CONSIGNE:
Recopiez mot pour mot, dans le texte extrait, le passage qui va de « Il y a aussi » jusqu'à « fonctionne, au contraire. ».

TEXTE EXTRAIT:
===============

Il y a aussi les bruits, pas une minute sans le bruit, et les visages des gens, pas une seconde sans. Pour conjurer le bruit et les visages, je possède tous les rituels, aucun évidemment ne fonctionne, au contraire.
Dans le journal, ce matin, au hasard : on raconte que quelque part (au Japon, peu importe où) les hommes et les femmes paient cher pour qu’on leur redessine les lignes de leurs mains. Il suffit d’un scalpel électrique, cinq à dix traces sur la paume, brûler la chair assez profond pour réécrire la Chance, les Hasards, les lignes de vie.
Je me demande si dans les lignes de vie il est écrit qu’un jour arrive où l’on pénètre dans la salle d’attente du docteur Takaaki Matsuoka pour qu’il nous redessine les lignes de vie. Je me demande qui est le plus superstitieux, entre ces hommes et ce docteur, ou moi qui me demande lesquels le sont le plus (peut-être Celui qui a dessiné en premier ces lignes de vie)

===============

Enregistrements conservés d'une collection:

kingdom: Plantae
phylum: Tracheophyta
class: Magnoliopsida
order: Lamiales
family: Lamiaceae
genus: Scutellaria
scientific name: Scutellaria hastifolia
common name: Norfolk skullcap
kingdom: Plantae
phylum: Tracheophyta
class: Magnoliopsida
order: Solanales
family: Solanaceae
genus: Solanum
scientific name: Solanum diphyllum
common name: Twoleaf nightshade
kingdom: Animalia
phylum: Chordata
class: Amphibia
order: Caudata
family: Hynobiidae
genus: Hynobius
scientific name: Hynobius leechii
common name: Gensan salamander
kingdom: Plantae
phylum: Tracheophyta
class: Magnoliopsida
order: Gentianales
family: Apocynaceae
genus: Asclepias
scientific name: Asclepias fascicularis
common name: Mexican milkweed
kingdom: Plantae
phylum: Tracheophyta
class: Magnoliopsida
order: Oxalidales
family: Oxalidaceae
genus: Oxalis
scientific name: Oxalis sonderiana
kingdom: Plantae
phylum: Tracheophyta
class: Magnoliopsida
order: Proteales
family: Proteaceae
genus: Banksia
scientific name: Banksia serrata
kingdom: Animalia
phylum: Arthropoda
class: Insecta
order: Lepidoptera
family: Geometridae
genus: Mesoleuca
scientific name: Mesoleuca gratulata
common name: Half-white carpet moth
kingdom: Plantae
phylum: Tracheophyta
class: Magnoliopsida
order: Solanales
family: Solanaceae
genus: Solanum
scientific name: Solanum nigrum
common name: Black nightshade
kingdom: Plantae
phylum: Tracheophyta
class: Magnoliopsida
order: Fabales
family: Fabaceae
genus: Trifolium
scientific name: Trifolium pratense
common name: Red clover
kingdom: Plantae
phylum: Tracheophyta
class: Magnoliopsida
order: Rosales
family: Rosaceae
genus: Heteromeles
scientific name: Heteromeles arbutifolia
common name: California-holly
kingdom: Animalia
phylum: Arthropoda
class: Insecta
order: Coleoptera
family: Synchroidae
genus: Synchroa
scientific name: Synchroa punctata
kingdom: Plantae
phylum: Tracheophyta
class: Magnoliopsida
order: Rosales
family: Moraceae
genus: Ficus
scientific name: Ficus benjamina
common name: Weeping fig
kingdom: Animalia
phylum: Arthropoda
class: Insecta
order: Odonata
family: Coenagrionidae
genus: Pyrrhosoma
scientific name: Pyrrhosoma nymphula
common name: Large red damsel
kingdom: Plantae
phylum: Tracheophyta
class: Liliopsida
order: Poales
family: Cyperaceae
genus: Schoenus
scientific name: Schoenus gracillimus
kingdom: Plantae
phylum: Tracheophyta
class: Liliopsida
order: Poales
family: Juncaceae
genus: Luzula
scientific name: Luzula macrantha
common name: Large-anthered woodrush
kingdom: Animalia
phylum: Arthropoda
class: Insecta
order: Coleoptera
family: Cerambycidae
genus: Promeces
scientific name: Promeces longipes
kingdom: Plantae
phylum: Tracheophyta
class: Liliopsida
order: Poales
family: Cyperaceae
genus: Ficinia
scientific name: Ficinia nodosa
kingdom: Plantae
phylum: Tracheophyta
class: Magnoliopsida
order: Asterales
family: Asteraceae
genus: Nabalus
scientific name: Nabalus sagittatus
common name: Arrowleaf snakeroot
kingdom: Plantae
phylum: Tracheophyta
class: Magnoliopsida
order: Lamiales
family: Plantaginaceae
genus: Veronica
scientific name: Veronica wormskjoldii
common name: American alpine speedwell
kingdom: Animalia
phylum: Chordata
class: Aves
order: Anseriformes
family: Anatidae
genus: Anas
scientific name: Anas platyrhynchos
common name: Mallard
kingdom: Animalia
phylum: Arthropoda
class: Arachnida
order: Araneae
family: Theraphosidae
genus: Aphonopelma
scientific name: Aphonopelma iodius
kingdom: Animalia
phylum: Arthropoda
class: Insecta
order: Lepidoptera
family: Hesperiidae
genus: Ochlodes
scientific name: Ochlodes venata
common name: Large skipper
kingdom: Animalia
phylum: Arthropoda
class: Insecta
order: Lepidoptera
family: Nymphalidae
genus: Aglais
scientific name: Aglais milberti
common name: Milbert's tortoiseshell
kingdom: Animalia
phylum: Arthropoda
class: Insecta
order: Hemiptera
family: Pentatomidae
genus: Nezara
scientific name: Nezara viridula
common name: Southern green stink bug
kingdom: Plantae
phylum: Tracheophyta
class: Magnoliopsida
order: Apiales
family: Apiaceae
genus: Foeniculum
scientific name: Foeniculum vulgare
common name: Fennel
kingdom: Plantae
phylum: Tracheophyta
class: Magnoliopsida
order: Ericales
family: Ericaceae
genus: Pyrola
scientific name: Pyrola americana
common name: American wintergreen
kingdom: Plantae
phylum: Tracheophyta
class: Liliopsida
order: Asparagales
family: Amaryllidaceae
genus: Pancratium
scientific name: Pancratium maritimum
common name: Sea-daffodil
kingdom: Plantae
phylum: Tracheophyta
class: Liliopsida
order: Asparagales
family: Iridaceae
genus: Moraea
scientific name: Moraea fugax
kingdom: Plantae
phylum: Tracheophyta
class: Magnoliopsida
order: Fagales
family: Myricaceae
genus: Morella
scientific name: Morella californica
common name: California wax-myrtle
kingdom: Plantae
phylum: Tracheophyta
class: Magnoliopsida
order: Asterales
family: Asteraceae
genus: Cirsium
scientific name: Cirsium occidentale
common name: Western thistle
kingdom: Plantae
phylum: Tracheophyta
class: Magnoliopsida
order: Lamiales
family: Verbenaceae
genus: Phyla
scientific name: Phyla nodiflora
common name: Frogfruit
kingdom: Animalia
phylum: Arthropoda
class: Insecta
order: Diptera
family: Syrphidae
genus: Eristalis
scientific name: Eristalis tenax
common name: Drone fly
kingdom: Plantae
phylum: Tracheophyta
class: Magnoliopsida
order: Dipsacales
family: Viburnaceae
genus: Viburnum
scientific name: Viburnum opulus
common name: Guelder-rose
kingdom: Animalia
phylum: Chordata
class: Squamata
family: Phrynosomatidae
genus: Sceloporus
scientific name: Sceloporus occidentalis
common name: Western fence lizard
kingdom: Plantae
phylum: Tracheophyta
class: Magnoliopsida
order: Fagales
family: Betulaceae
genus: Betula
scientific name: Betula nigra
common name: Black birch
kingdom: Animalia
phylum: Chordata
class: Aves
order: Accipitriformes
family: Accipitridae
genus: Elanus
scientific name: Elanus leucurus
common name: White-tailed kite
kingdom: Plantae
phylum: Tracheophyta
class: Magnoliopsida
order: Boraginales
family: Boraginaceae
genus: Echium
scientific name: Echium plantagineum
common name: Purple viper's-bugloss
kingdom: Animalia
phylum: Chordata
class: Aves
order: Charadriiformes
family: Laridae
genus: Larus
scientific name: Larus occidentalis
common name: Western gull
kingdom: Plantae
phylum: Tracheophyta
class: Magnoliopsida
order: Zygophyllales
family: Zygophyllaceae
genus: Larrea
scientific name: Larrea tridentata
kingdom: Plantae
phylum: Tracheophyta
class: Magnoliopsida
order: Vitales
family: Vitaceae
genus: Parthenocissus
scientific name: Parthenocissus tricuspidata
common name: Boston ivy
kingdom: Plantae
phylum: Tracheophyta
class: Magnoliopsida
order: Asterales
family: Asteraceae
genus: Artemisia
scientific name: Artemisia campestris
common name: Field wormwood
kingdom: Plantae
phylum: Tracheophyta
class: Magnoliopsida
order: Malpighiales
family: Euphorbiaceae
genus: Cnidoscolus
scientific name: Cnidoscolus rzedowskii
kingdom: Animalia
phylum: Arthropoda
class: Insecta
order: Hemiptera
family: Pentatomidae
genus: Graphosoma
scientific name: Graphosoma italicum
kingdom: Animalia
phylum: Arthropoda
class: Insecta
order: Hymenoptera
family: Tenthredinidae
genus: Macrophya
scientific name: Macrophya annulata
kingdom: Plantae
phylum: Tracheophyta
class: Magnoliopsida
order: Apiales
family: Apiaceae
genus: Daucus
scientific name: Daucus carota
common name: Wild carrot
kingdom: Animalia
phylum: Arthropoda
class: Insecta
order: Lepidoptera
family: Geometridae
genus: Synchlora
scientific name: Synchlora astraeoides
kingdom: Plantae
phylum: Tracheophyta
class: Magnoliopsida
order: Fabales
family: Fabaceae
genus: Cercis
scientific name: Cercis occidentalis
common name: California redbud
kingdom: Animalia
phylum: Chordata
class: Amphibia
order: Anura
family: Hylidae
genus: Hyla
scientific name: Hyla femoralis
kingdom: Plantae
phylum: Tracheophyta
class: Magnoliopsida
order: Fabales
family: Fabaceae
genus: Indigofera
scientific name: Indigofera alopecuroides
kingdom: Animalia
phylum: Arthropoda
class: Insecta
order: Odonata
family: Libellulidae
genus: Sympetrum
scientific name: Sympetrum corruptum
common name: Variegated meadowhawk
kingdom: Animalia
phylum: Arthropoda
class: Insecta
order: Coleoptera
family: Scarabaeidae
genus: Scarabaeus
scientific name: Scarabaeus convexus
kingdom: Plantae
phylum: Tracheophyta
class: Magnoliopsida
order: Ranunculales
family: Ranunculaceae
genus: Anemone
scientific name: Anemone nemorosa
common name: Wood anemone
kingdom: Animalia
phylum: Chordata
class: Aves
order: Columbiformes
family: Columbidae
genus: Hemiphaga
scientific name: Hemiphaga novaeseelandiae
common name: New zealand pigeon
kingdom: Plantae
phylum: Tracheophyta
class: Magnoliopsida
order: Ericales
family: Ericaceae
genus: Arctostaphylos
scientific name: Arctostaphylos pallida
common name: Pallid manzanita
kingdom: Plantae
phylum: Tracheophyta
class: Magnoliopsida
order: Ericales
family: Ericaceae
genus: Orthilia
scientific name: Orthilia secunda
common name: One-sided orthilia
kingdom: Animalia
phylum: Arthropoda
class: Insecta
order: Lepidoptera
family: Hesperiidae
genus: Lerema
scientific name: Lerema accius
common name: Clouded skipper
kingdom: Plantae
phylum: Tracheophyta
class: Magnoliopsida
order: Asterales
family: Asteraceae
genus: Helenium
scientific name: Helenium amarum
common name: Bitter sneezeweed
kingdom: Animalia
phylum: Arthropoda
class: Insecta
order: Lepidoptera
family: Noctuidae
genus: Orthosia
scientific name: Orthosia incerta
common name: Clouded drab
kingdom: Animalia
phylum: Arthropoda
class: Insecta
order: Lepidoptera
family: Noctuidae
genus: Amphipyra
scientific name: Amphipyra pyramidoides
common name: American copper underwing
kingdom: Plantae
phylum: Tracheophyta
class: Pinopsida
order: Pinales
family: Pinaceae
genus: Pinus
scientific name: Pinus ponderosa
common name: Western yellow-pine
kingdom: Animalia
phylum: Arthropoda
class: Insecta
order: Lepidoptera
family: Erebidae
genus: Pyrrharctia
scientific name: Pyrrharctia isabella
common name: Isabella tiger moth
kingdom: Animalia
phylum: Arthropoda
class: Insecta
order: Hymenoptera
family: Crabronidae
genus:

===============

RÉPONSE:
Il y a aussi les bruits, pas une minute sans le bruit, et les visages des gens, pas une seconde sans. Pour conjurer le bruit et les visages, je possède tous les rituels, aucun évidemment ne fonctionne, au contraire.